Modules instead of Behaviors (was: Generalized Object Modules Design)

Richard A. O'Keefe ok at cs.otago.ac.nz
Wed Mar 6 22:23:15 UTC 2002


Anthony Hannan <ajh18 at cornell.edu> wrote:
	We are thinking of two different definitions for "module".  I was
	thinking of a module as an object that implements an interface [JIGSAW]*.
	 A class is a type of module, so is a "functionality" which is what I described. 
	You, Richard, Henrik, and many others define a module as a loadable
	unit, ie a changeset.

Well, no.  I was at some pains to point out that code can be chopped up
in several ways.  Because many languages (e.g., Erlang) _do_ identify
modules and load units, I assumed that _you_ meant modules to be that.
I don't have a precise definition of "module", except the old Parnas
sense:  a "module" is a chunk of program that hides something.

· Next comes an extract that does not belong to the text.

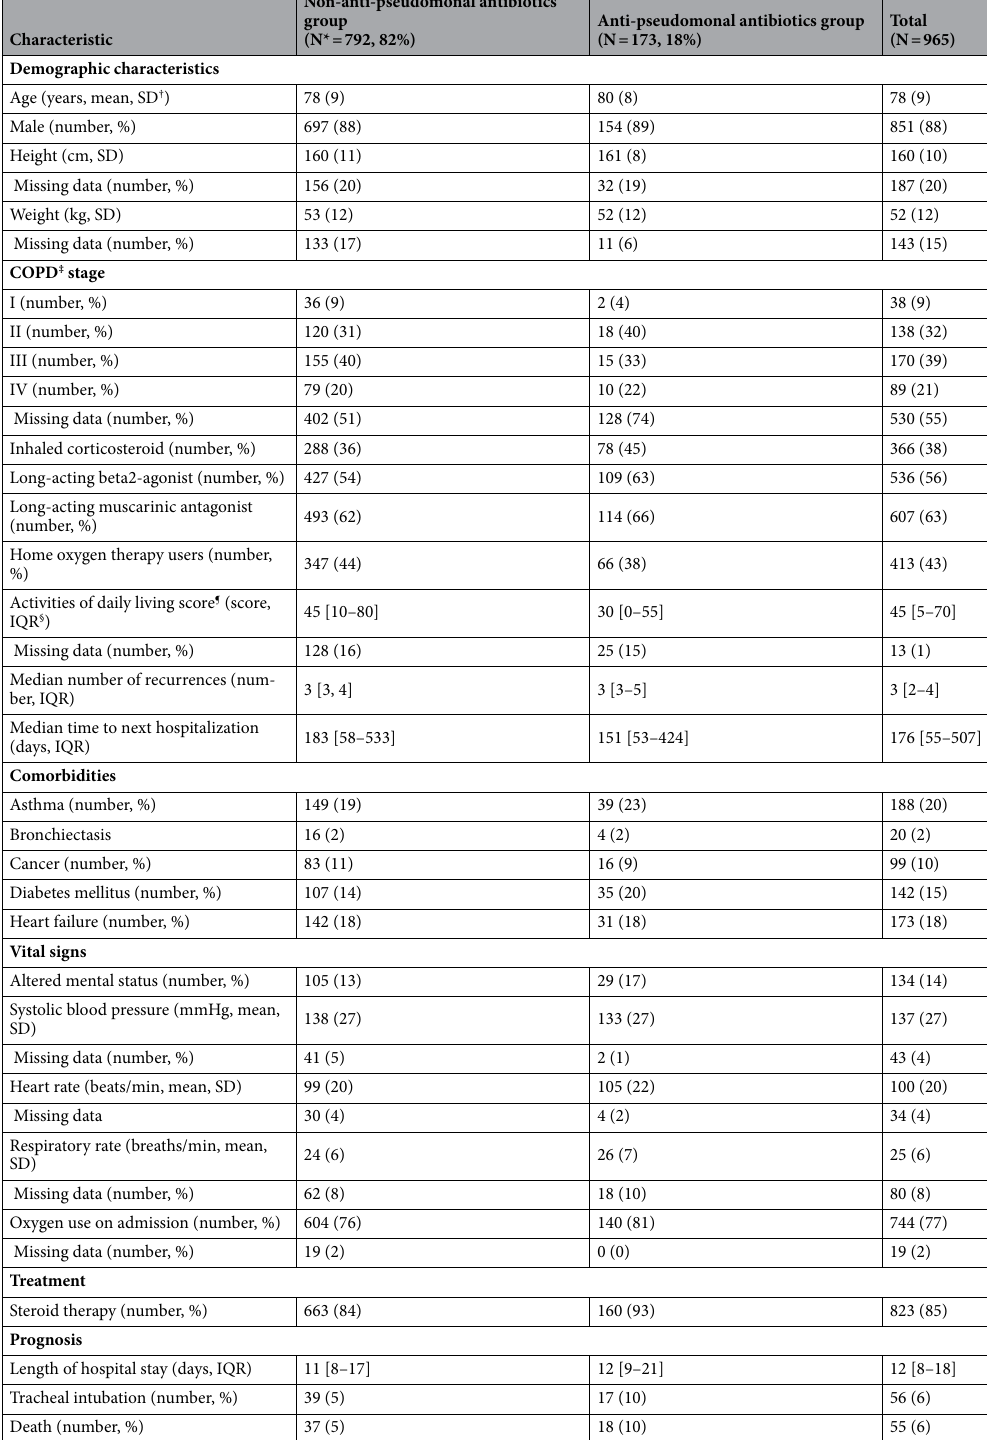
Table 1. Patient characteristics per observation. *: N = number; †: SD = standard deviation; ‡: COPD = chronic obstructive pulmonary disease; § IQR = interquartile range; ¶: Activities of daily living score is defined as the Barthel index. A high score indicates a higher activity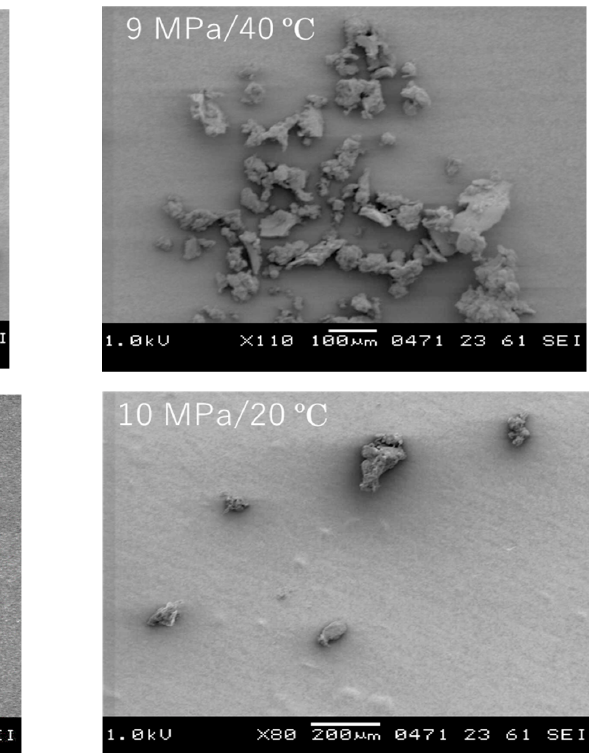
Figure 3. SEM images of ( a ) crude Lf; ( b ) Lf encapsulated shellac microcapsules produced by PGSS process of scCO 2 solutions at 40 °C and 10 MPa. ( c ) Particle size distribution of the Lf encapsulated shellac microcapsules produced by PGSS process of scCO 2 solutions at 40 °C and 10 MPa.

One thing I am sure about:
    Modules should be cohesive and should be loosely coupled.
("Should", not "must".)

	To avoid this confusion in the future I will not
	use the term module and instead use terms like behavior, functionality,
	changeset, layer. or loadable unit.  All of which have been called
	modules before but actually have different meaning.  So in my original
	post under the "Modules instead of Behaviors" thread please substitute
	"functionality" for "module" (including in the subject).
	
The traditional argument for abstract data types and OOP was that
a "module" based on "functionality" was not cohesive.  The only example
we've been given so far is "printing", and while my criticism talked about
loading, the fundamental problem is cohesion ("printing" in the sense of
#printOn: just isn't all that cohesive) and coupling (it would have to
know about several sorts of Morphs with their fullPrintOn:, Object and
ExternalObject with longPrintOn:, AppleScript, 3D graphics, and a lot of
other things with printOn:, ...).  Whatever a Module is, I want it to be
something that improves the structure of my code.  Slicing it _that_ way
doesn't seem to do the job.

Clearly I don't understand yet whatever it is you have in mind.
Can you provide some examples of exactly what kind of slice you are
thinking of and how it improves structure?

	Footnote [JIGSAW]:
	Gilad Bracha, "The Programming Language Jigsaw: Mixins, Modularity and
	Multiple Inheritance", Ph.D. thesis, Dept of Computer Science,
	University of Utah, March 1992.
	<http://citeseer.nj.nec.com/bracha92programming.html>
	
Thank you for this most interesting reference.